> **ACTION ITEM**:
Decide whether each statement below agrees with the proposal text, answering yes or no and quoting the words of the text that settle it. 1. The director agreed to assign two software engineers for a period of eight weeks. 2. The prototype will be coded during the first week. 3. The Saclay branch focuses on the practical applications of TDA.
(STUDY TEXT)
Having discussed my findings with Jean-Daniel Boissonnat, the research director of DataShape Sophia Antipolis, we plan to implement my algorithm in the C++ programming language and release it for free and public use. Whereas the Saclay branch (my current location) focuses on the theory of TDA, the Sophia Antipolis branch deals heavily with the practical applications of TDA and has a team of full-time software engineers. This is the ideal location to implement this algorithm because the team is already familiar with working on TDA and the director has agreed to assign two software engineers to work with me over a period of eight weeks.
Boissonnat and I have worked out the following structure for the two months. During the first week, I will introduce the engineers to my technique and explain the algorithm. In the second through fourth weeks, we will code a prototype version of the program. In the fifth and sixth weeks, we will optimize the code and add support for parallel architectures. In the remaining two weeks, the engineers will run benchmark tests on several classic datasets. During these two weeks, I will spend my time at Université Nice Sophia Antipolis and then INRIA Paris-Saclay to familiarize the data analysis communities with this new technique, promote the new software, and discuss directions for future work. I have selected these two locations because the researchers are involved with maintaining the widely-used software library “Gudhi”. Inclusion into the Gudhi library would rapidly disseminate our program to a wide community of users across the world.
(End STUDY TEXT)
(LISTED RECORDS)
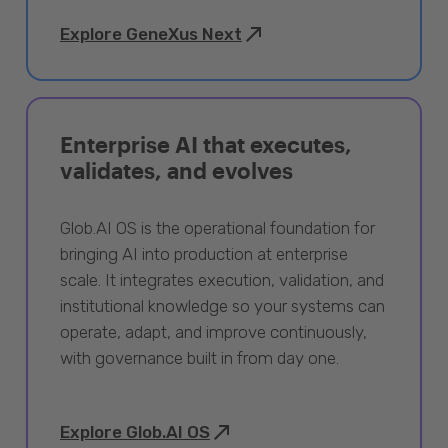
Explore GeneXus Next
Enterprise AI that executes,
validates, and evolves
Glob.AI OS is the operational foundation for
bringing AI into production at enterprise
scale. It integrates execution, validation, and
institutional knowledge so your systems can
operate, adapt, and improve continuously,
with governance built in from day one.
Explore Glob.AI OS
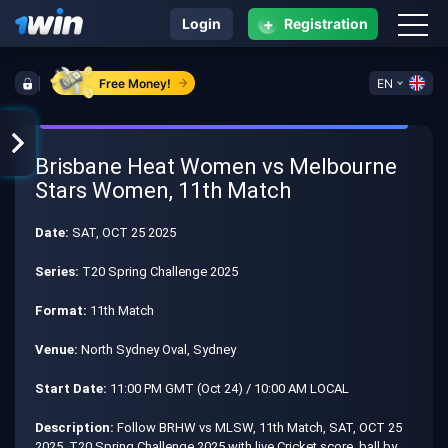
+
Login
Registration
Free Money!
EN
Brisbane Heat Women vs Melbourne
Stars Women, 11th Match
Date:
SAT, OCT 25 2025
Series:
T20 Spring Challenge 2025
Format:
11th Match
Venue:
North Sydney Oval, Sydney
Start Date:
11:00 PM GMT (Oct 24) / 10:00 AM LOCAL
Description:
Follow BRHW vs MLSW, 11th Match, SAT, OCT 25
2025, T20 Spring Challenge 2025 with live Cricket score, ball by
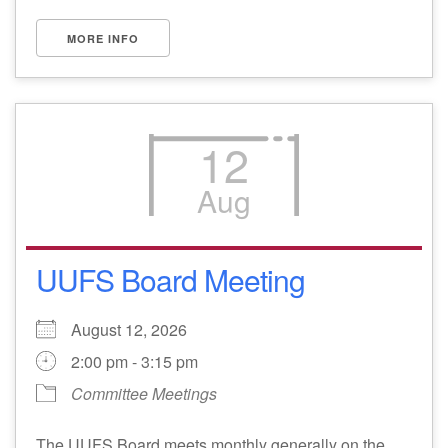
MORE INFO
12
Aug
UUFS Board Meeting
August 12, 2026
2:00 pm - 3:15 pm
Committee Meetings
The UUFS Board meets monthly generally on the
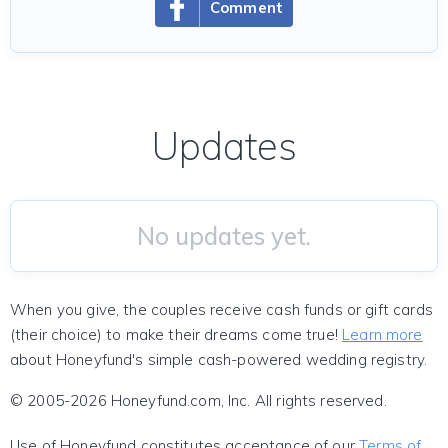
Comment
Updates
No updates yet.
When you give, the couples receive cash funds or gift cards
(their choice) to make their dreams come true!
Learn more
about Honeyfund's simple cash-powered wedding registry.
© 2005-2026 Honeyfund.com, Inc. All rights reserved.
Use of Honeyfund constitutes acceptance of our
Terms of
(End LISTED RECORDS)
> **SOLUTION TO THIS TASK**:
1. Yes: "the director has agreed to assign two software engineers to work with me over a period of eight weeks"
2. No: "In the second through fourth weeks, we will code a prototype version of the program."
3. No: "the Saclay branch (my current location) focuses on the theory of TDA"